Report shows law and order policy is failing
Simon Power MP
National Party Law & Order Spokesman
14 July 2006
Report shows law and order policy is failing
A confidential Treasury report obtained by National Law and Order spokesman Simon Power reveals that crime is costing the country $9.1 billion a year, and that Labour’s strategy to reduce crime is woefully inadequate.
“The Treasury report makes the point that the most costly crimes are against the person, such as violent and sexual offences and robbery, which contribute to almost half of the total cost of crime.
“And it is precisely these types of violent crimes that have increased under Labour.”
According to the most recent crime statistics, violent crime rose 6.9% last year - the biggest rise in any single year since 2000 - and has now risen by 16% in total since 2000.
“But if you are to believe Labour, the biggest challenge facing the law and order portfolio is that we have too many prison inmates,” says Mr Power.
Labour is currently looking at ways to reduce the number of prisoners by softening the sentences that apply to them, using methods like electronic monitoring for remand prisoners who would otherwise be in jail.
“Unlike Labour, National will not accept a lower standard of public safety, just because it’s ‘embarrassed’, to use the Corrections Minister’s own words.
“Cutting crime and the reducing the costs to victims should be the focus, not the number of prisoners.”
Of course, the best way to reduce the number of prisoners is to cut crime, but the Treasury report also reveals that Labour’s Crime Reduction Strategy is a failure.
“The report states that the strategy appears to have no over-arching goal, is not linked to justice sector spending, and that there is limited measurement of outcomes. The review of the effectiveness of interventions is ‘less than ideal’, and there is unclear accountability for implementing the strategy.
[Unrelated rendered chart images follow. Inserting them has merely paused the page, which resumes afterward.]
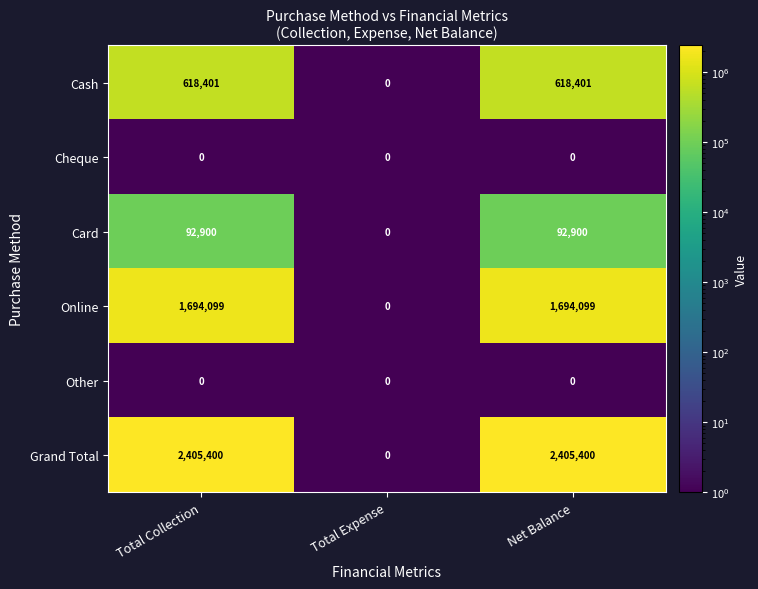

Reading left to right, transcribe all the data shown in this chart.

Cash: 618401	0	618401
Cheque: 0	0	0
Card: 92900	0	92900
Online: 1694099	0	1694099
Other: 0	0	0
Grand Total: 2405400	0	2405400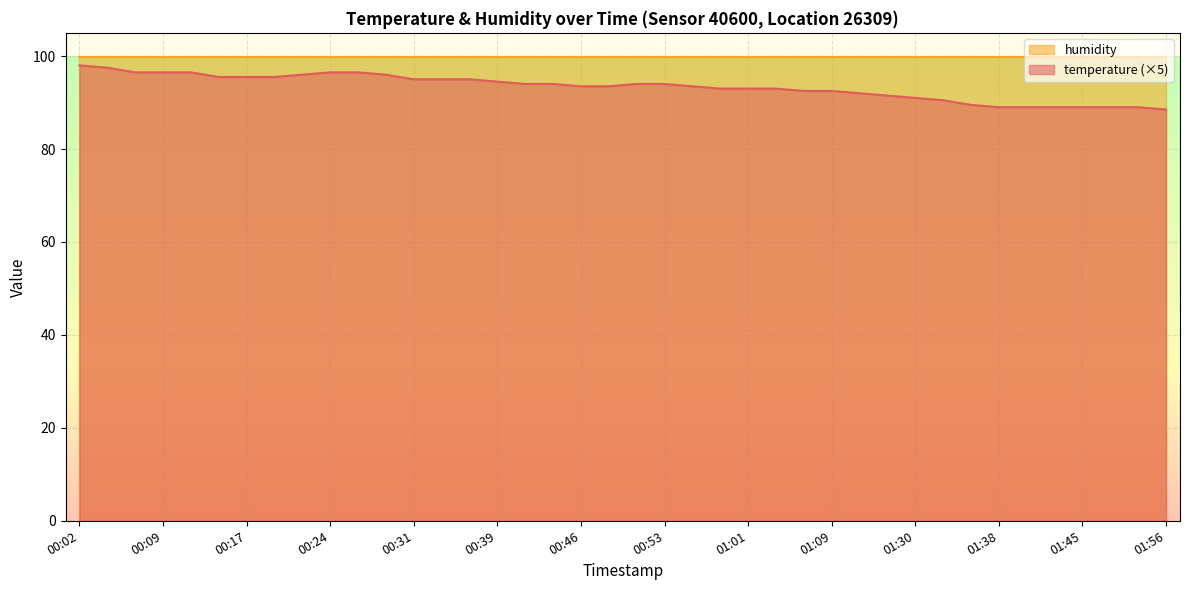

Which series has the largest range (max minus min)?

temperature (×5)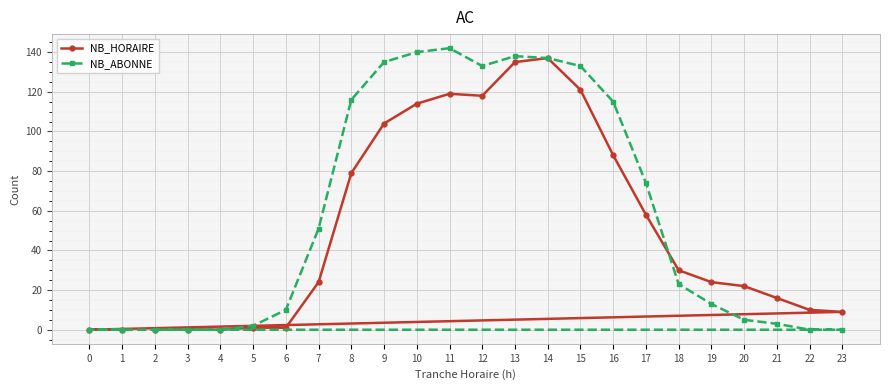

Rank the series by their maximum value, from highest to lowest.

NB_ABONNE, NB_HORAIRE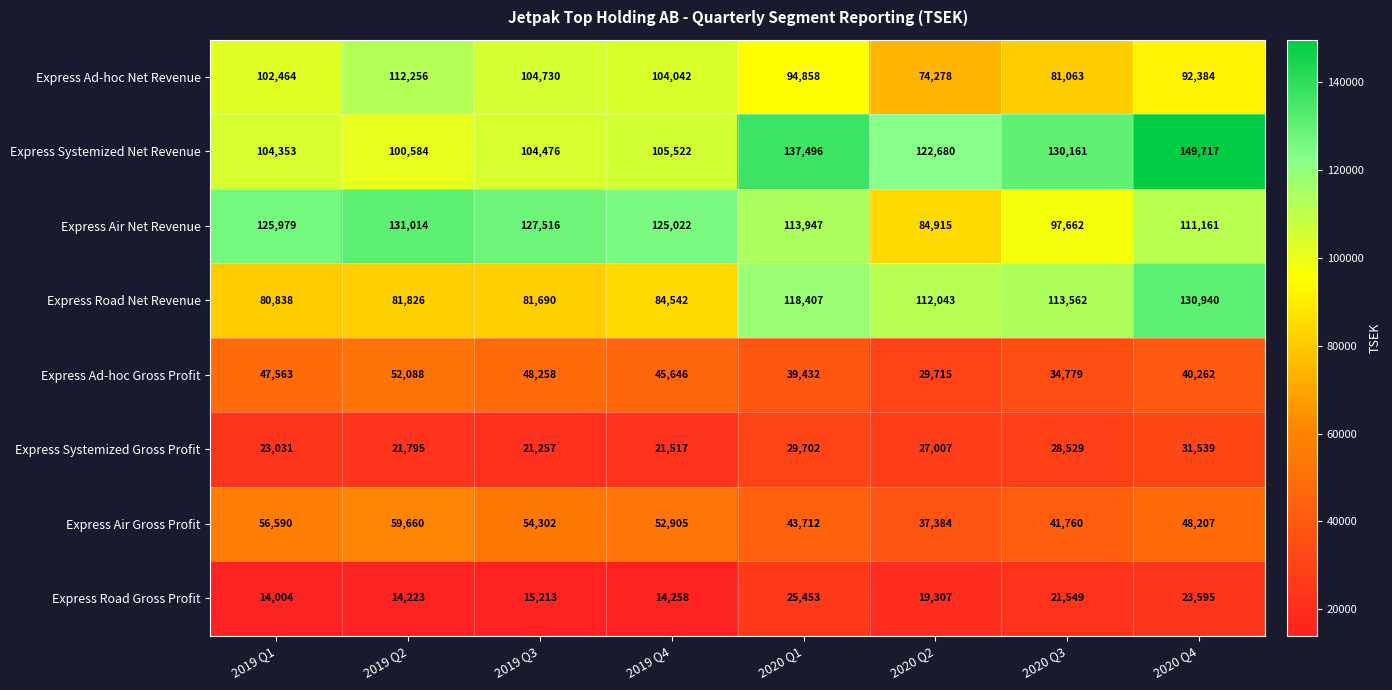

What is the smallest value displayed?

14004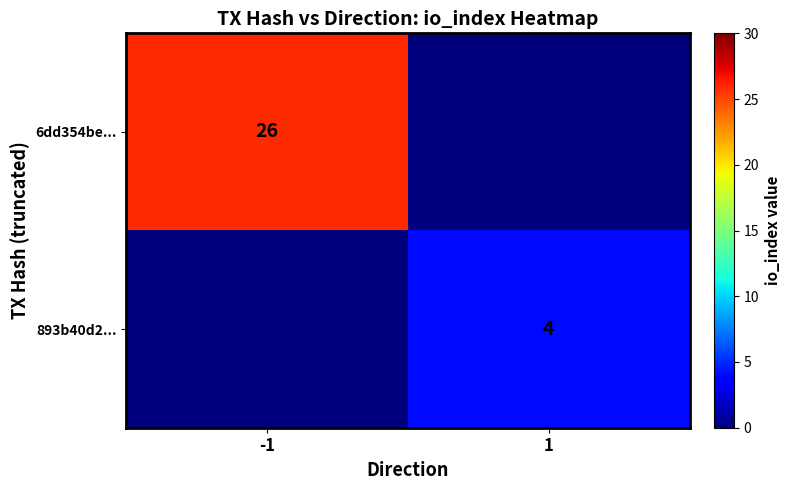

The value of 893b40d2... at 1 is 4. True or false?

True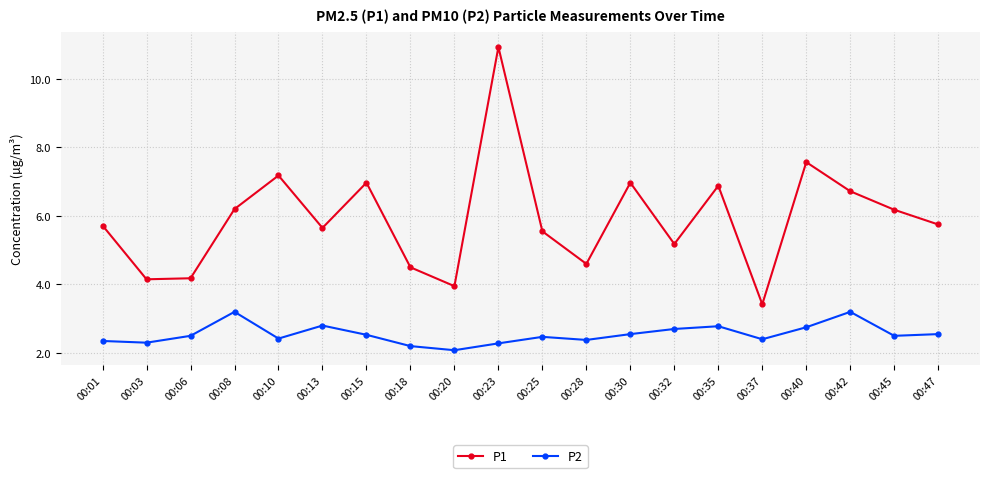

How many data points in P1 are above 5?

14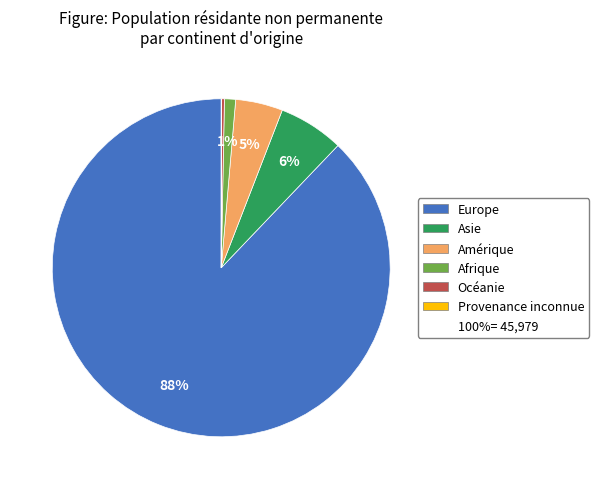

Does any single category account for the majority?

Yes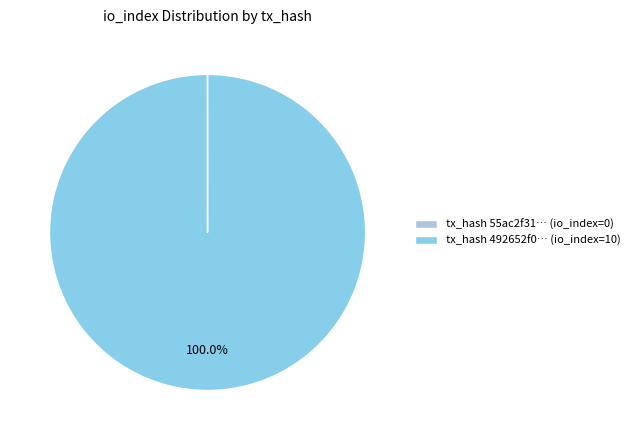

Does tx_hash 492652f0… (io_index=10) account for over 50% of the chart?

Yes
“What I find particularly disturbing is that the Crime Reduction Strategy has ‘no particular focus on stopping inter-generational crime or consideration of the role of early interventions in areas such as education, health, income support and housing’.
“What good is a crime reduction strategy that does not address the factors that might actually reduce crime?
“Yet again, Labour has spent its time in government pumping out ‘strategy documents’ which have no bearing on reality,” says Mr Power.